Start
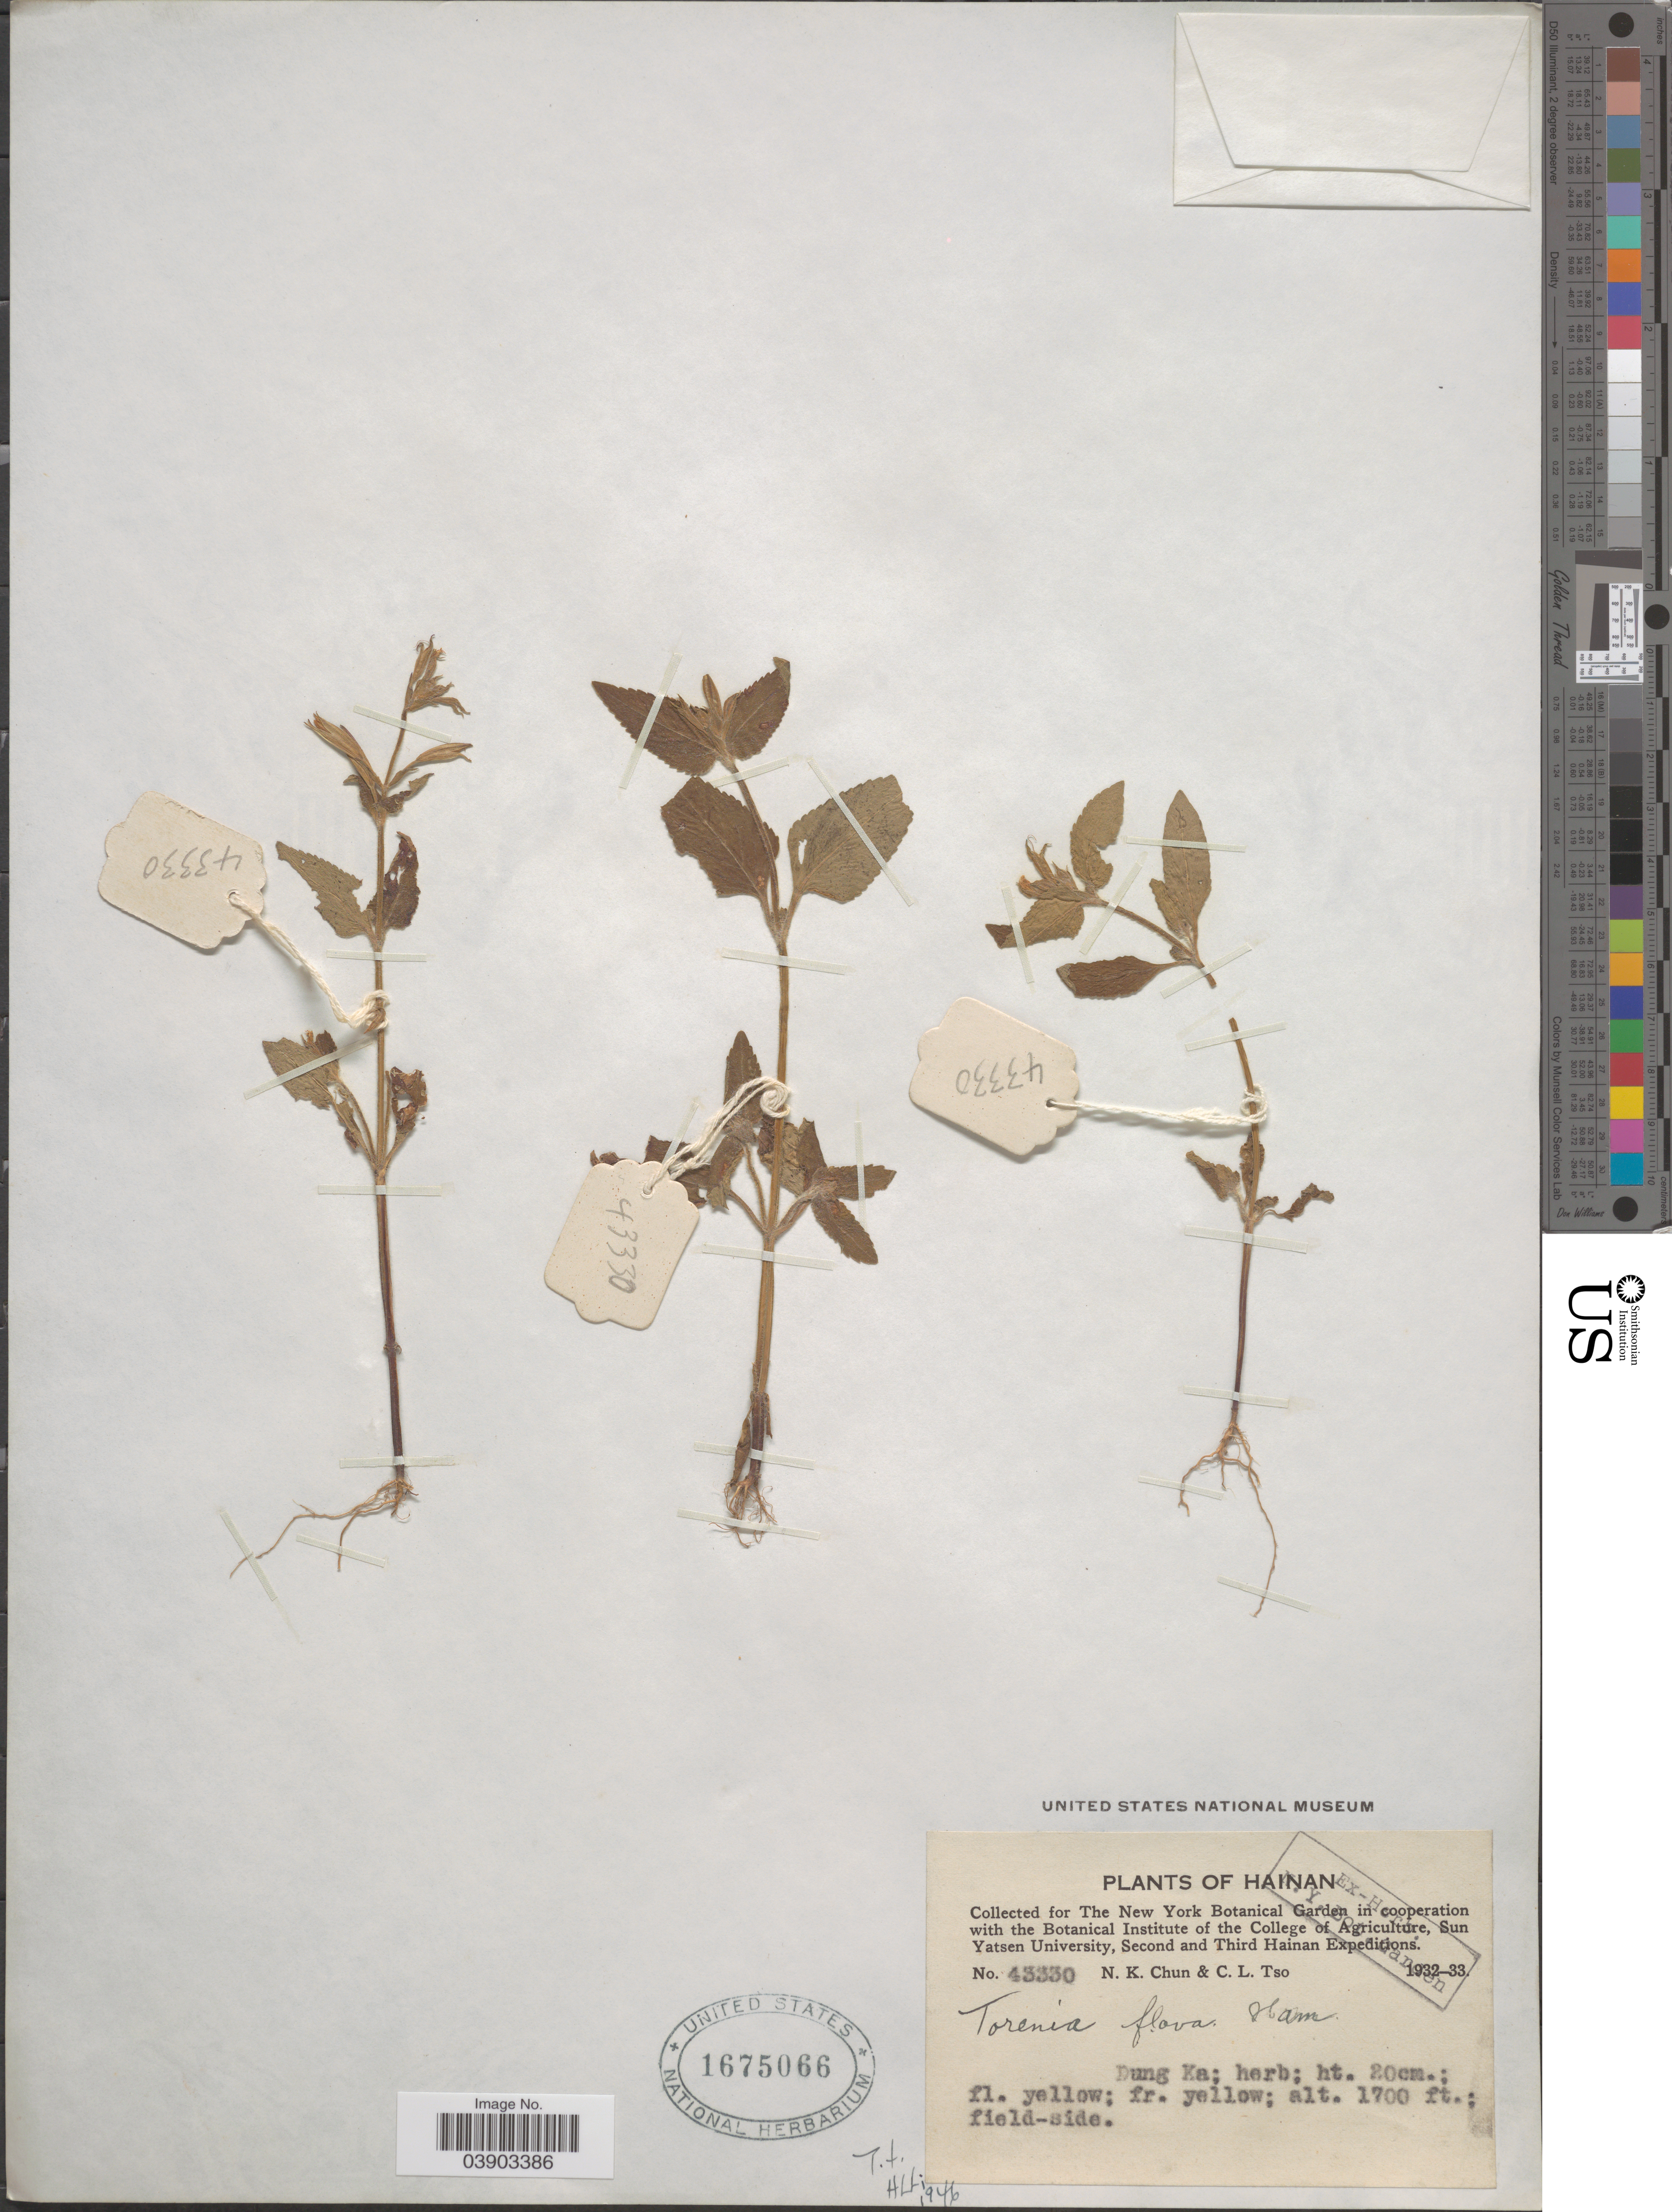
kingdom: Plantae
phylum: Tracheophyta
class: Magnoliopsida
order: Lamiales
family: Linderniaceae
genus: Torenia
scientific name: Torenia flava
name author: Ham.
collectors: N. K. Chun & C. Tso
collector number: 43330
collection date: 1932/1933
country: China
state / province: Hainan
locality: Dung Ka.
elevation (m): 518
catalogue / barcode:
End
● **Description of the task**
Copy the entries above line for line without changing anything, and leave the pictures out of your copy.

● **Answer to this task**
kingdom: Plantae
phylum: Tracheophyta
class: Magnoliopsida
order: Lamiales
family: Linderniaceae
genus: Torenia
scientific name: Torenia flava
name author: Ham.
collectors: N. K. Chun & C. Tso
collector number: 43330
collection date: 1932/1933
country: China
state / province: Hainan
locality: Dung Ka.
elevation (m): 518
catalogue / barcode:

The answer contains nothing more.